● Document passage:

__________________________________________________

100,000 Tonnes a Year: ACME's Paradip Plant to Supply Mitsubishi Gas Chemical
As EU and IMO marine fuel rules tighten, an Indian producer has signed a binding, revenue-backed export contract rather than another decarbonisation pledge.
ACME Green Molecules Business has agreed to supply Japan's Mitsubishi Gas Chemical Company (MGC) with 100,000 tonnes of RFNBO-compliant green methanol annually, under a long-term purchase and sale agreement valued at roughly $1 billion. The methanol will be produced at ACME's 200 KTPA facility under development in Paradip, Odisha.
A Binding Contract, Not a Pilot MOU
Shipping is the sector under the sharpest near-term pressure to decarbonise: the EU's FuelEU Maritime rules and the IMO's evolving carbon-intensity framework both push operators toward low-carbon marine fuels on a fixed compliance timeline. Green methanol, produced from renewable electricity and green hydrogen, is one of the few substitutes for heavy fuel oil that requires only modest retrofitting of existing ships and port infrastructure. What separates this deal from the announcements that typically populate this beat is contractual weight: it is a binding long-term supply agreement, not a memorandum of understanding, and it is priced and volumed for commercial fuel markets rather than a demonstration cargo.

__________________________________________________

● Data provided:

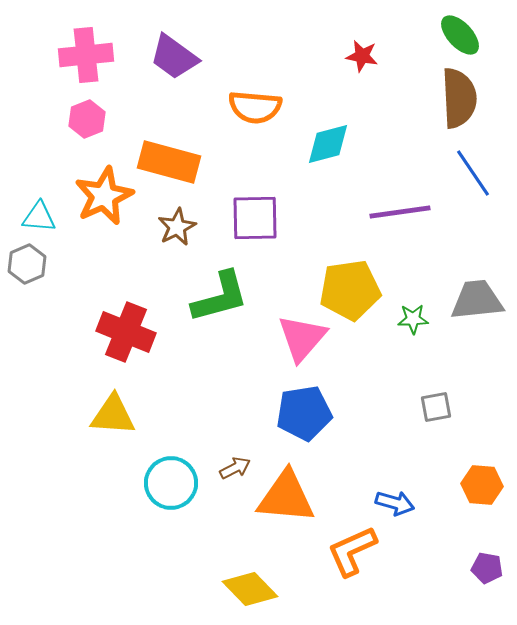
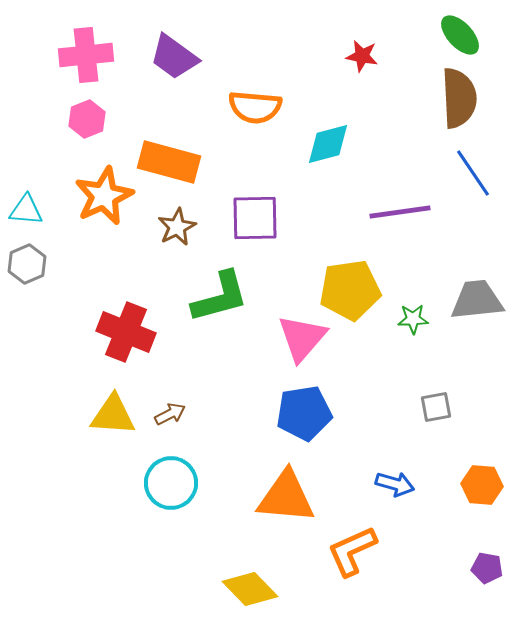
cyan triangle: moved 13 px left, 7 px up
brown arrow: moved 65 px left, 54 px up
blue arrow: moved 19 px up
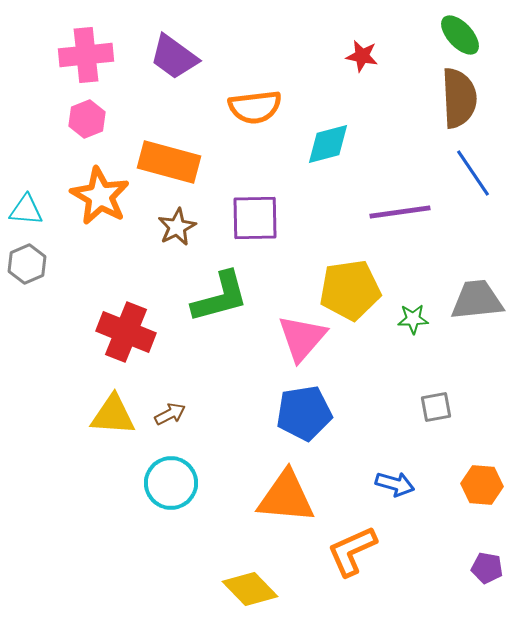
orange semicircle: rotated 12 degrees counterclockwise
orange star: moved 4 px left; rotated 18 degrees counterclockwise
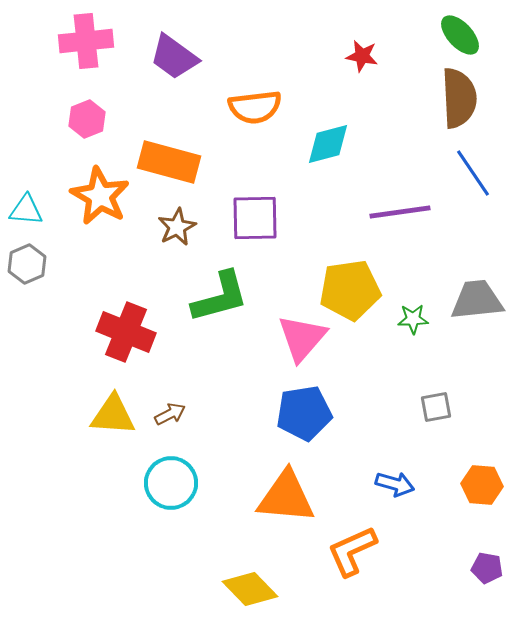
pink cross: moved 14 px up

__________________________________________________

● Exercise instructions:
1. According to the green methanol article, how many tonnes of green methanol will ACME supply to Mitsubishi Gas Chemical each year?
2. Reproduce everything in the green methanol article from "A Binding Contract, Not" down to "a demonstration cargo.".
3. Pick up the article on ACME's green methanol deal with Mitsubishi Gas Chemical at the point where it ends, and write the next part.

● Results for the exercise:
1. 100,000 tonnes of RFNBO-compliant green methanol a year.

2.
A Binding Contract, Not a Pilot MOU
Shipping is the sector under the sharpest near-term pressure to decarbonise: the EU's FuelEU Maritime rules and the IMO's evolving carbon-intensity framework both push operators toward low-carbon marine fuels on a fixed compliance timeline. Green methanol, produced from renewable electricity and green hydrogen, is one of the few substitutes for heavy fuel oil that requires only modest retrofitting of existing ships and port infrastructure. What separates this deal from the announcements that typically populate this beat is contractual weight: it is a binding long-term supply agreement, not a memorandum of understanding, and it is priced and volumed for commercial fuel markets rather than a demonstration cargo.

3.
Deal Terms and the Wider Odisha Build-out
The contract locks in 100,000 tonnes of green methanol a year, meeting the RFNBO standard that qualifies it under EU and prospective IMO rules. It is ACME's third major commitment in Odisha, alongside a 405,000 tonne-per-annum green ammonia plant at Gopalpur, developed jointly with Japan's IHI Corporation, and an 800,000 tonne-per-annum green ammonia facility at Paradip backed by a SECI offtake agreement under the SIGHT scheme's Mode-2A, Tranche-I, aimed at India's fertiliser sector. ACME has also signed offtake agreements with Yara International, IFFCO, Paradeep Phosphates, Coromandel International and Indorama India, and says it is extending its Green Molecules footprint into Oman.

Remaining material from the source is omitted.